== Segment start ==

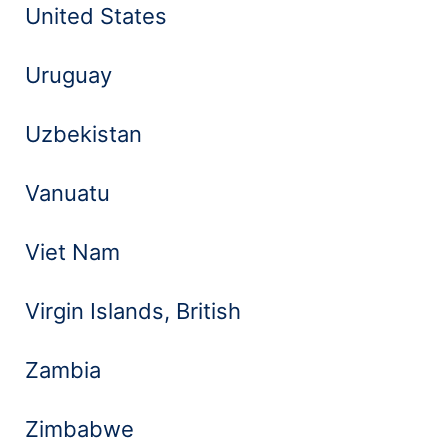
United States
Uruguay
Uzbekistan
Vanuatu
Viet Nam
Virgin Islands, British
Zambia
Zimbabwe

== Segment end ==

What the task requires => Turn the text read from the records into a JSON list of strings, one string per line with blank lines omitted, and leave the pictures out of the answer.

Exercise output =>
[
  "United States",
  "Uruguay",
  "Uzbekistan",
  "Vanuatu",
  "Viet Nam",
  "Virgin Islands, British",
  "Zambia",
  "Zimbabwe"
]